Ted felt numb and experienced intense grief for at least a year after his father died. He cried when he first heard the news, but then found it hard to express his emotion. After about a year Ted started to feel intense anger with his father for what he had done. Ted was angry mainly because his father’s death ruined his mother’s life. He believes that she never really recovered from his father’s death.
In 2000, 36 years after his father died, Ted read a book called Easy Peasy, by Lesley Glaister, about a man who had hung himself because of war time experiences. This made Ted think about his father’s death. He wanted to know every detail about his father’s life during the war. He talked to his sister, aunt and uncle, looked for war time records and photographs, and he read his father’s letters and diary. He also read books about depression.
Ted recalls that he became obsessed with what had happened. He wrote about the events that had taken place before his father’s death, what happened on the day he died and what happened afterwards. Ted says that he reconstructed his father’s war time career. Ted believes that his father suffered from survivor guilt, because he had been ill with appendicitis and had not been able to accompany his men on the day that many of them died in action.
Ted tried to understand what had happened on the day his father died and what had led to his death. His father had not been happy where he worked in a bank, but Ted thinks that his father felt that if he left the bank he would be leaving his colleagues in a difficult situation, rather as he had done in the war when he had had appendicitis.

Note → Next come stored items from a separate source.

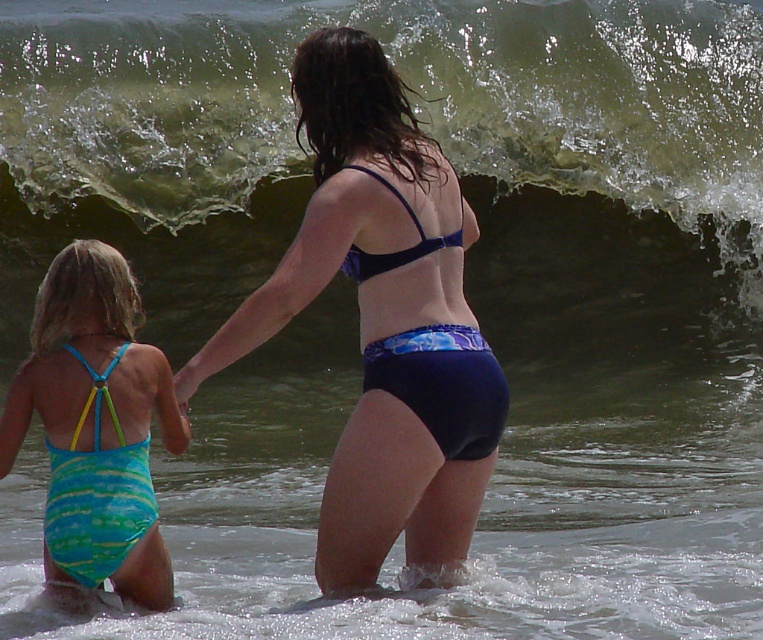
Question: Can you confirm if blue striped swimsuit at lower left is positioned below teal striped swimsuit at lower left?

Choices:
 (A) yes
 (B) no

Answer: (B)

Question: Is blue fabric bikini at center positioned before blue striped swimsuit at lower left?

Choices:
 (A) no
 (B) yes

Answer: (B)

Question: Which of the following is the closest to the observer?

Choices:
 (A) (92, 310)
 (B) (388, 180)

Answer: (B)

Question: Considering the relative positions of blue matte bikini bottom at center and teal striped swimsuit at lower left in the image provided, where is blue matte bikini bottom at center located with respect to teal striped swimsuit at lower left?

Choices:
 (A) below
 (B) above

Answer: (B)

Question: Considering the real-world distances, which object is closest to the blue matte bikini bottom at center?

Choices:
 (A) blue fabric bikini at center
 (B) blue striped swimsuit at lower left
 (C) teal striped swimsuit at lower left

Answer: (A)

Question: Estimate the real-world distances between objects in this image. Which object is farther from the blue striped swimsuit at lower left?

Choices:
 (A) blue fabric bikini at center
 (B) blue matte bikini bottom at center
 (C) teal striped swimsuit at lower left

Answer: (B)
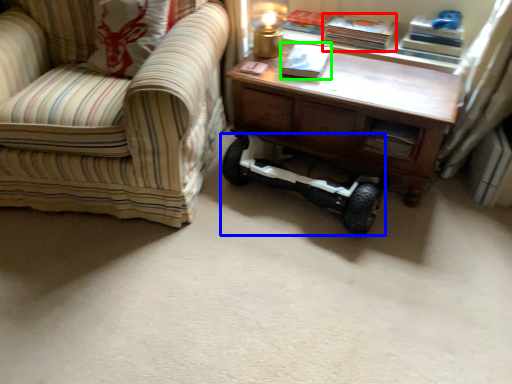
Question: Considering the real-world distances, which object is closest to book (highlighted by a red box)? segway (highlighted by a blue box) or book (highlighted by a green box).

Choices:
 (A) segway
 (B) book

Answer: (B)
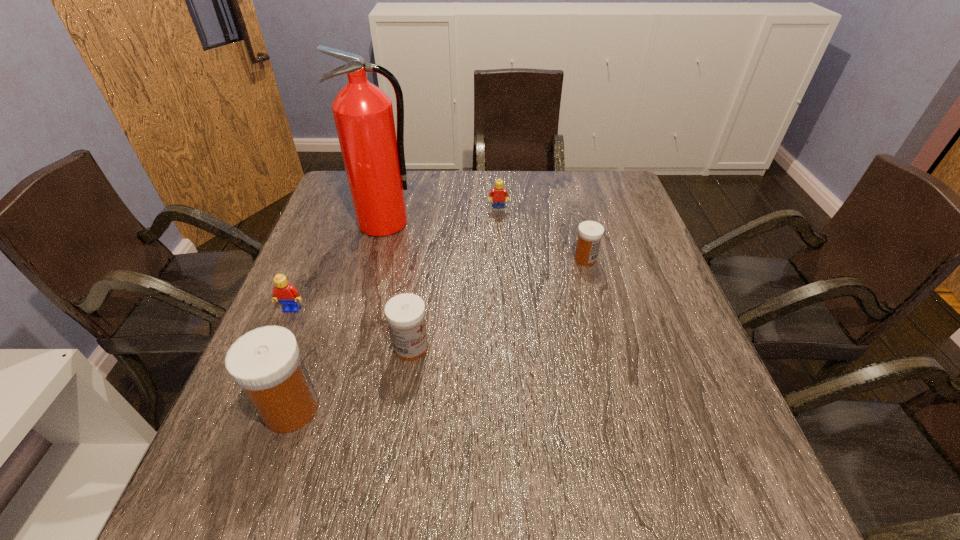
Identify which object is the nearest to the fifth farthest object. Please provide its 2D coordinates. Your answer should be formatted as a tuple, i.e. [(x, y)], where the tuple contains the x and y coordinates of a point satisfying the conditions above.

[(266, 362)]

The width and height of the screenshot is (960, 540). Find the location of `medicine that stands as the second closest to the rightmost medicine`. medicine that stands as the second closest to the rightmost medicine is located at coordinates (266, 362).

Find the location of a particular element. the closest medicine to the rightmost medicine is located at coordinates click(405, 313).

Locate an element on the screen. The height and width of the screenshot is (540, 960). free space that satisfies the following two spatial constraints: 1. on the front-facing side of the right Lego; 2. on the left side of the rightmost object is located at coordinates (501, 259).

Identify the location of blank area in the image that satisfies the following two spatial constraints: 1. on the front-facing side of the fifth object from left to right; 2. on the left side of the rightmost object. Image resolution: width=960 pixels, height=540 pixels. click(501, 259).

This screenshot has width=960, height=540. I want to click on vacant area that satisfies the following two spatial constraints: 1. at the nozzle of the fire extinguisher; 2. on the right side of the fourth nearest object, so click(375, 259).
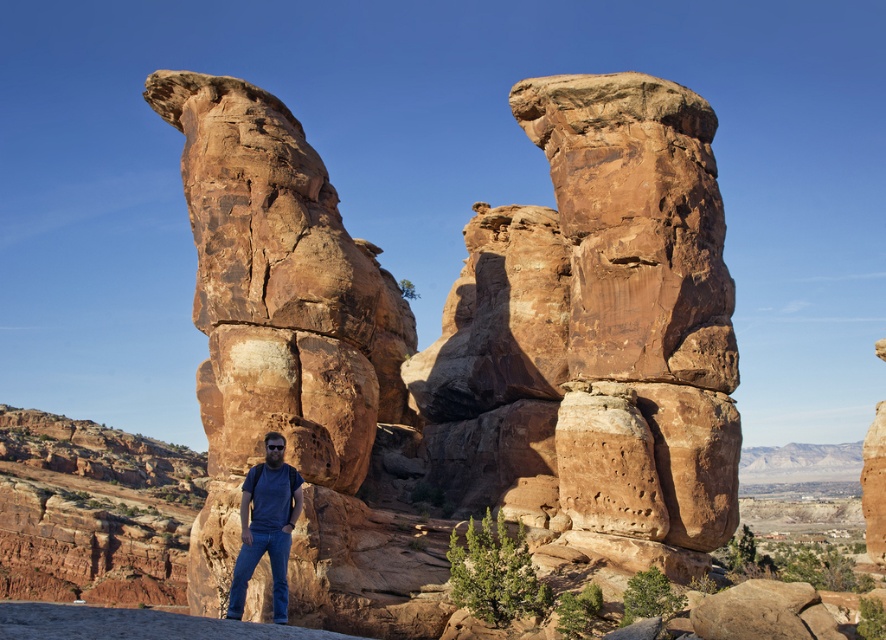
Question: Which object appears closest to the camera in this image?

Choices:
 (A) denim jeans at lower center
 (B) rustic sandstone rock formation at center

Answer: (A)

Question: Is rustic sandstone rock formation at center bigger than denim jeans at lower center?

Choices:
 (A) yes
 (B) no

Answer: (A)

Question: Is rustic sandstone rock formation at center thinner than denim jeans at lower center?

Choices:
 (A) no
 (B) yes

Answer: (A)

Question: Does rustic sandstone rock formation at center have a greater width compared to denim jeans at lower center?

Choices:
 (A) yes
 (B) no

Answer: (A)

Ted says that he no longer feels so angry with his father and that perhaps his reconstruction of his father’s life and his writing has made him feel less angry and less guilty about what happened. Although he was only a child when his father died he says he did feel some guilt about what happened, perhaps because he beat his father at cards, which his father disliked.
Ted did not go to the funeral or the inquest. At the inquest the coroner’s verdict was that Ted’s father took his own life. His mother would have preferred the verdict he took his own life while of unsound mind. She was sure her husband was depressed and ill and she perceived that the coroner thought that perhaps other matters, such as financial difficulties, were involved.

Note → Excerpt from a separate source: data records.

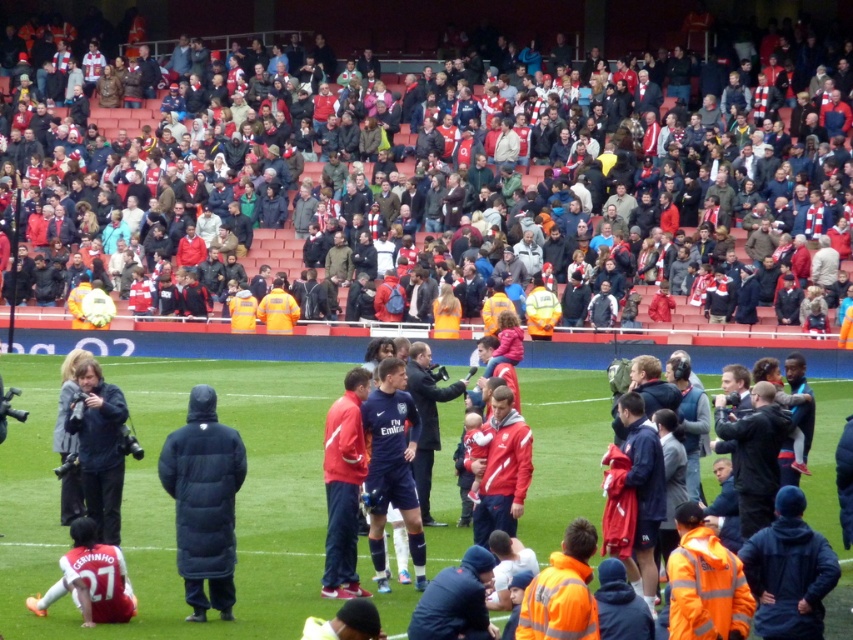
You are a photographer at the stadium and want to capture a photo that includes both the red fabric scarf at upper center and the dark blue puffer jacket at center. Based on their positions, which object should you focus on first to ensure both are in the frame?

The red fabric scarf at upper center is located above the dark blue puffer jacket at center. To include both in the frame, you should focus on the dark blue puffer jacket at center first as it is lower and adjust the camera angle to capture the scarf above it.

You are standing at the edge of the football field and see two points in the image. The first point is at coordinates point (699, 72) and the second point is at point (207, 561). Which point is closer to you?

Point (699, 72) is closer to you because it is further to the viewer than point (207, 561).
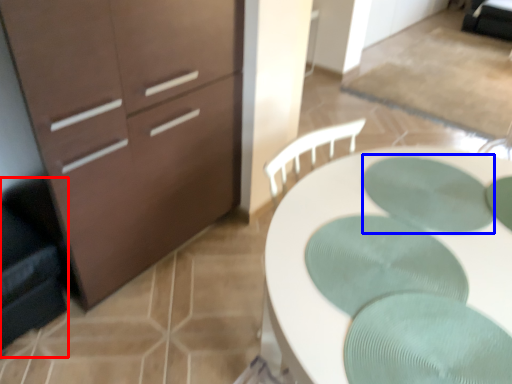
Question: Which of the following is the closest to the observer, swivel chair (highlighted by a red box) or oval (highlighted by a blue box)?

Choices:
 (A) swivel chair
 (B) oval

Answer: (B)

Ted got involved with the support group SOBS (Survivors of Bereavement by Suicide). He found that talking about his father to others who had been bereaved by suicide was helpful. Talking to others helped him to remember what his father was like.

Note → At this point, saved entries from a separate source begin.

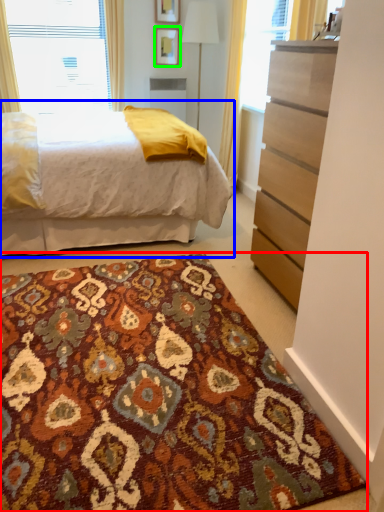
Question: Which is farther away from doormat (highlighted by a red box)? bed (highlighted by a blue box) or picture frame (highlighted by a green box)?

Choices:
 (A) bed
 (B) picture frame

Answer: (B)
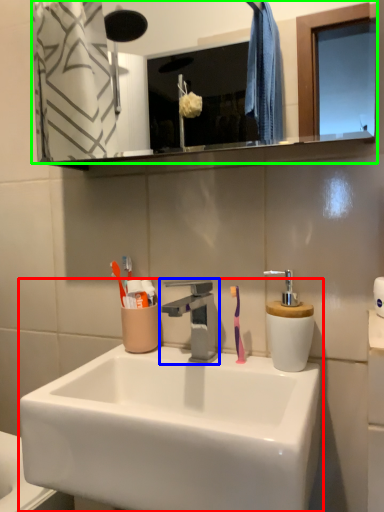
Question: Which object is positioned closest to sink (highlighted by a red box)? Select from tap (highlighted by a blue box) and mirror (highlighted by a green box).

Choices:
 (A) tap
 (B) mirror

Answer: (A)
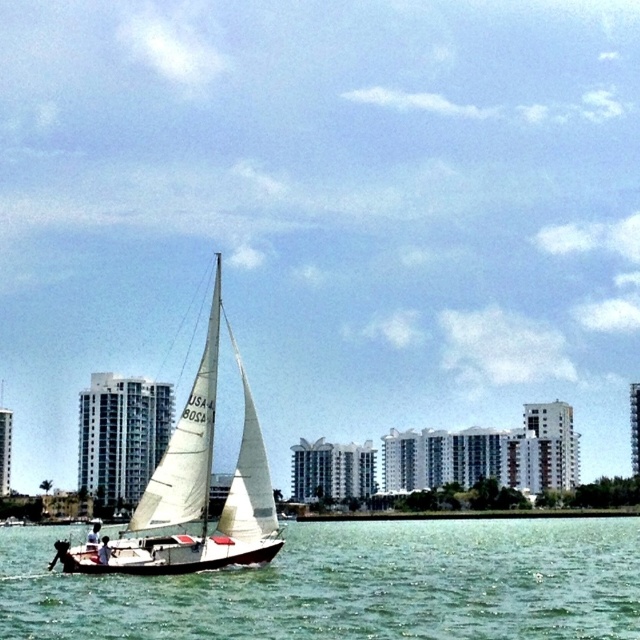
You are a photographer taking a picture of the green water at center and the white sailboat at center. Which object is located to the right of the other?

The green water at center is positioned on the right side of white sailboat at center.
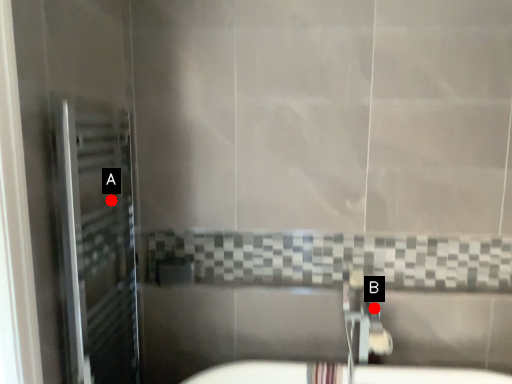
Question: Two points are circled on the image, labeled by A and B beside each circle. Which point appears farthest from the camera in this image?

Choices:
 (A) A is further
 (B) B is further

Answer: (B)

Ted still believes that even though his father might have been ill with depression he should not have taken his own life. Ted believes that his father fell down on his responsibilities, and that suicide is not a morally acceptable action. Ted regrets that his father was not part of his life for so many years as he was growing up, and he has not absolved him for what he did so many years ago.
Looking back, Ted feels that his father’s suicide gave him strength to deal with adversity. He knows that he survived his father’s death so he can survive other difficult events in his life. He thinks his father’s death also made him more adventurous and gave him creative insight, intellectual curiosity, and the ability to take risks.
Ted was interviewed in October 2007.